As a means to make the liquid absorption capacity of the negative electrode plate larger than that of the separator and the positive electrode plate, there is a method of making the pore diameter of the negative electrode plate smaller than the pore diameter of the separator and the positive electrode plate that absorb electrolyte, or a method of making the pore size of the negative electrode plate smaller than the pore diameter of the separator and the positive electrode plate, which absorbs the electrolyte, or a method of making the pore size of the negative electrode plate smaller than the pore diameter of the separator and the positive electrode plate, which absorbs the electrolyte, or A method is used to add and contain a substance that has better liquid absorption ability than the plate. Further, although the initial discharge capacity is slightly reduced, the relative liquid absorption capacity of the negative electrode plate can be increased even if a water-repellent material or a material with low liquid absorption capacity is used for the separator.

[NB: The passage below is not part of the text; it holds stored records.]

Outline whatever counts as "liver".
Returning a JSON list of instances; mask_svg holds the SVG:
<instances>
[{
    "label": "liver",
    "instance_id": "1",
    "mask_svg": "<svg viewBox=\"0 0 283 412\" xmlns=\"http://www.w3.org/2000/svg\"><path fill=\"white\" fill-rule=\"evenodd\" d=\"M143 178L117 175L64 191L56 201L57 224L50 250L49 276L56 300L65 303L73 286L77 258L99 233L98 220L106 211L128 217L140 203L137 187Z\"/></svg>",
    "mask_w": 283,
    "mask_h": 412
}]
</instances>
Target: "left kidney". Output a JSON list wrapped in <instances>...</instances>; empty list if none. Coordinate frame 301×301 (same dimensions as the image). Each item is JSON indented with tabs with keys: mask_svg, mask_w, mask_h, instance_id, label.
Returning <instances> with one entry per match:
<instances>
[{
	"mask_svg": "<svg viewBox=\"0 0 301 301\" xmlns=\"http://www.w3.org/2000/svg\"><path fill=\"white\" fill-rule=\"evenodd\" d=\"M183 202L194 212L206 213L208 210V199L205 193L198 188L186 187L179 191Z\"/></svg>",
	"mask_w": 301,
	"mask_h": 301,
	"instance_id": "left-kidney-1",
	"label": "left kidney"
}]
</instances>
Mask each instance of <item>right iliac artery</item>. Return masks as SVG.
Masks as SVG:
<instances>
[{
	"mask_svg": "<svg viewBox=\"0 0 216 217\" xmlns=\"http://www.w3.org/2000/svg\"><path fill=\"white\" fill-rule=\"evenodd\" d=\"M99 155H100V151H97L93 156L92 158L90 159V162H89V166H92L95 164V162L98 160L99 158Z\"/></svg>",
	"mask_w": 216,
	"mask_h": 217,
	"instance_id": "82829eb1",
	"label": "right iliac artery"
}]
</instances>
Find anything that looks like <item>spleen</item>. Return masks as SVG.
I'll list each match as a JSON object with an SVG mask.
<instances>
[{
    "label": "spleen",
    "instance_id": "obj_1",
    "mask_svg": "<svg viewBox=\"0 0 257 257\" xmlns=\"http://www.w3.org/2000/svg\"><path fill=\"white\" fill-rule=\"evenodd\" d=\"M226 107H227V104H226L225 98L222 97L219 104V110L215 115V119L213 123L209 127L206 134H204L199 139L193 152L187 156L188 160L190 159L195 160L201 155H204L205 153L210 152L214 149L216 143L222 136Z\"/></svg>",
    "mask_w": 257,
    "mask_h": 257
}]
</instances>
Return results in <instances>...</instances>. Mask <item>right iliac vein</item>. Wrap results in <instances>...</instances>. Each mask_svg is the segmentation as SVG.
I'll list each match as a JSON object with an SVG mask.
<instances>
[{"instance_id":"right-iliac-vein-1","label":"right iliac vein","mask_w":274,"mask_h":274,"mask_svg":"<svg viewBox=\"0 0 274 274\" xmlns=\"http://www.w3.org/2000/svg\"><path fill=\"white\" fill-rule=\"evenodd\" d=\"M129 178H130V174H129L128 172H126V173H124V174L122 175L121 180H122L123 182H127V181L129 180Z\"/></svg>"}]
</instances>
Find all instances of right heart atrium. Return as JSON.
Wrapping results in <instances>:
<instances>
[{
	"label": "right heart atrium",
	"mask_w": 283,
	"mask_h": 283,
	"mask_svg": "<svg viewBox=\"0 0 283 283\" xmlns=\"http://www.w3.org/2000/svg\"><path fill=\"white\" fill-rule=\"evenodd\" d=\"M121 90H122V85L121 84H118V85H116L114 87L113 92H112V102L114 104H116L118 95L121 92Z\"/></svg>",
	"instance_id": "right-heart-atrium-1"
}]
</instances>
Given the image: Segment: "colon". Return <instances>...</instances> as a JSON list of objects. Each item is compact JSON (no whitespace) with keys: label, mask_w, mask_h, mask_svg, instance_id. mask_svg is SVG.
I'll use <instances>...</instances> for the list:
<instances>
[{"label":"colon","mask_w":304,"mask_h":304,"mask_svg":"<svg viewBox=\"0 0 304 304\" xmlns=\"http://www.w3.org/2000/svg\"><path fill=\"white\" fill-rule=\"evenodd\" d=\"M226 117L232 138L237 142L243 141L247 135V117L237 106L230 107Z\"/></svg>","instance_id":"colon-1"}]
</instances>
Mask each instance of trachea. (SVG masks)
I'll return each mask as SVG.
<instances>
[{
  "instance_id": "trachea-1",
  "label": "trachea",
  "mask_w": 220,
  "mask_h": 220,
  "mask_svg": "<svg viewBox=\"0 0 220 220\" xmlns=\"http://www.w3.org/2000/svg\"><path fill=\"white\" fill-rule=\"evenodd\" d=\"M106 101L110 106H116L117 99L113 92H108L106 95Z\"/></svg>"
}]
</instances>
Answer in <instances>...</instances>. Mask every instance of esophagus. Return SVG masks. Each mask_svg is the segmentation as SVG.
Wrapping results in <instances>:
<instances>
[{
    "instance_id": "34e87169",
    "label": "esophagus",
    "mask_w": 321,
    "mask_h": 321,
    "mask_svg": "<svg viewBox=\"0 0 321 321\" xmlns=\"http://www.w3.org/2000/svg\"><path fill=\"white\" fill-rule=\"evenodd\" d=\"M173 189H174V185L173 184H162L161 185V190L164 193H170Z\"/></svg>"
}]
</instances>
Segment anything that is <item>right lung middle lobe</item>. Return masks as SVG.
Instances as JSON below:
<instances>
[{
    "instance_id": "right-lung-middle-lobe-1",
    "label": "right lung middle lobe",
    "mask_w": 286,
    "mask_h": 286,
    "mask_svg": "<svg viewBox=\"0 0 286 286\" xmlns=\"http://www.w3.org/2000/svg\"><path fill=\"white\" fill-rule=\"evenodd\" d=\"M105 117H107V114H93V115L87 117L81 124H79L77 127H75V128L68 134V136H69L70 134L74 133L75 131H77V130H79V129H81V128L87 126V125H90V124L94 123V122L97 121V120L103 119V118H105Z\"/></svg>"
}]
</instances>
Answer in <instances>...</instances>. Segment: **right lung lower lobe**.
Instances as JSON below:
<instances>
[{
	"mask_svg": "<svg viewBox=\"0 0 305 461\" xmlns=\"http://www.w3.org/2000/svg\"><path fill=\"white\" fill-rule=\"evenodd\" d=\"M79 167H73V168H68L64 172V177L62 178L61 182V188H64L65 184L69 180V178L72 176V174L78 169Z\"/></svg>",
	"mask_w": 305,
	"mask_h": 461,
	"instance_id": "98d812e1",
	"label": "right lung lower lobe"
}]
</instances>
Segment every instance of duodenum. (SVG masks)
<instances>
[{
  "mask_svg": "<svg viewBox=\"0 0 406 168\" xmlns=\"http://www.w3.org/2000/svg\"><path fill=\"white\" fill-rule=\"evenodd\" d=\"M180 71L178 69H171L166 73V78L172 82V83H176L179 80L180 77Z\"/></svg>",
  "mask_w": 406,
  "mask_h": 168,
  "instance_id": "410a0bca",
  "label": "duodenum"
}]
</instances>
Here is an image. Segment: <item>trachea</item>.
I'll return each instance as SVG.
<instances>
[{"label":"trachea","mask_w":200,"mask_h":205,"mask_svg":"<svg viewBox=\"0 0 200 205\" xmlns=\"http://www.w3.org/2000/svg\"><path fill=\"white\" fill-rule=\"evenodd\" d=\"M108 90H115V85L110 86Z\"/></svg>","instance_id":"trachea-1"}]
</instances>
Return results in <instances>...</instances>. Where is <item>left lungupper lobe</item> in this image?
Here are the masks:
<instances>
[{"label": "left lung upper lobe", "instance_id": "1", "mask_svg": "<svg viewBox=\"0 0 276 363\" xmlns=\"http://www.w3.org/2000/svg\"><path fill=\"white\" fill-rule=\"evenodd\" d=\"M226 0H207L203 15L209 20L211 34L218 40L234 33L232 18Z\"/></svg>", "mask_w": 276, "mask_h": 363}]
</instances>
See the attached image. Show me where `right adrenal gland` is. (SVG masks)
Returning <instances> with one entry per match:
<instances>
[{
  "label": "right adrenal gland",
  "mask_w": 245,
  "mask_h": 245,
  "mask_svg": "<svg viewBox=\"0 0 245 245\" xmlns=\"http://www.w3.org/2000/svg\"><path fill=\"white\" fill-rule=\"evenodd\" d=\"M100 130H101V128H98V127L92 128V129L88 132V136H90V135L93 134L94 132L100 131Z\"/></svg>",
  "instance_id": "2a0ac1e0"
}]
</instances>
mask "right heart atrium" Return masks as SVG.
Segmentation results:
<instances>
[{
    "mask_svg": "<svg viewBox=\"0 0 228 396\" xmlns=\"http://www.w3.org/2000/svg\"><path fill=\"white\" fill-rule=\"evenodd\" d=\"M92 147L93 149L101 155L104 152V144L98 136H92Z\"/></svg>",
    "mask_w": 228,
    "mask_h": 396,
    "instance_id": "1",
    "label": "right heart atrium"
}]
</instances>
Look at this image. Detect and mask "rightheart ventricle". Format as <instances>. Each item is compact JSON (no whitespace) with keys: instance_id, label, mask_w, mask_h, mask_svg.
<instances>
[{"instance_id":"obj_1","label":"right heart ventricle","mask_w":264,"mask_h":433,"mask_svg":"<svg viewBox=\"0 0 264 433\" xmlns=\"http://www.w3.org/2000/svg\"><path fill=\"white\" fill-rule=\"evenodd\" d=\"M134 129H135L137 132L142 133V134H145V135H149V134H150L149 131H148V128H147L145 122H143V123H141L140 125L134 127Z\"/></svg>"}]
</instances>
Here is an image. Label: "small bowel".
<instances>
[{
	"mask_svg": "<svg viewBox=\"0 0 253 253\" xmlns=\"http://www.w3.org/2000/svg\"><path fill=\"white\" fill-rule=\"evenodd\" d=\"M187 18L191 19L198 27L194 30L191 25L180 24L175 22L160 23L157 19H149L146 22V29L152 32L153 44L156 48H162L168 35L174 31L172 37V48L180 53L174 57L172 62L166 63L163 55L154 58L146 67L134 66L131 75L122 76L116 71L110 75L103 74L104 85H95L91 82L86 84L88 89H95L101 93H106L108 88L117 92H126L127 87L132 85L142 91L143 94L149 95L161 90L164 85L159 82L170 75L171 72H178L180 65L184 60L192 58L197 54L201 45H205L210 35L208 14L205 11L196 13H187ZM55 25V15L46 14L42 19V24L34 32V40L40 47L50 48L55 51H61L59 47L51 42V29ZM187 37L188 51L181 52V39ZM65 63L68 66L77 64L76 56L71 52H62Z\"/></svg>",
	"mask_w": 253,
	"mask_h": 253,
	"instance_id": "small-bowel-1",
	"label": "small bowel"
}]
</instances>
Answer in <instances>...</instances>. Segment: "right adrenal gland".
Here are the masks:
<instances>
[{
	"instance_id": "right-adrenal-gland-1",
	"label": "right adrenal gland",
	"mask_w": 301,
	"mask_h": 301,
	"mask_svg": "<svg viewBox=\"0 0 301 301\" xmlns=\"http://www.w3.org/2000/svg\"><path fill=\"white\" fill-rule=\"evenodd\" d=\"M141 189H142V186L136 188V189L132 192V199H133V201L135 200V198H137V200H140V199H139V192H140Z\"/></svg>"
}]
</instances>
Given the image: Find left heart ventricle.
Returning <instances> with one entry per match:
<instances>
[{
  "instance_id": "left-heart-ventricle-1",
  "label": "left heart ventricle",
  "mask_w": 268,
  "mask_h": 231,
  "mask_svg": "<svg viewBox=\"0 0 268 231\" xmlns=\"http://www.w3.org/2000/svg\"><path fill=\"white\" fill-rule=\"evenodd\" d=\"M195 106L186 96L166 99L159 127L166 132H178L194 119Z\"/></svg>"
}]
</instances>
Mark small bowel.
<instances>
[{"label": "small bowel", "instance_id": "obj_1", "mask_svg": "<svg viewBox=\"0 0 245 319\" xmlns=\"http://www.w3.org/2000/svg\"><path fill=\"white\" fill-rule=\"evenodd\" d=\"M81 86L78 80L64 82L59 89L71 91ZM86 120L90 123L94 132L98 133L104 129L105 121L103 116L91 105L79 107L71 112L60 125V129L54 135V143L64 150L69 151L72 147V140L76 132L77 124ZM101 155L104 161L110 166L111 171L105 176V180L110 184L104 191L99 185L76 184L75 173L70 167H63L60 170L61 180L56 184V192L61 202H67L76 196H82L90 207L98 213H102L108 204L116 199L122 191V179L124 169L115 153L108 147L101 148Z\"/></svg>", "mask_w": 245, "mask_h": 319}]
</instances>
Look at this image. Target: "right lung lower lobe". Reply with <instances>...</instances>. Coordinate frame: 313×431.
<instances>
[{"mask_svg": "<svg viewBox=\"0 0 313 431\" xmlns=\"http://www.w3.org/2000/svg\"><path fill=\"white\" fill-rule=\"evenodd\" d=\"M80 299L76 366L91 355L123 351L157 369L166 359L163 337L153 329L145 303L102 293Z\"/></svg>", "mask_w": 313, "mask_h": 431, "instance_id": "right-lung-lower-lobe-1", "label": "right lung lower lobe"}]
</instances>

Effects Due to the above configuration, when used in cycling applications or applications involving overcharging, overdischarging, etc., the negative electrode plate, which has a reduced amount of electrolyte, has a higher liquid absorption capacity than the separator or positive electrode plate. The electrolyte volume distribution becomes uniform, and charging performance can be improved and a decrease in discharge capacity can be suppressed.

Example Examples of the present invention will be described below.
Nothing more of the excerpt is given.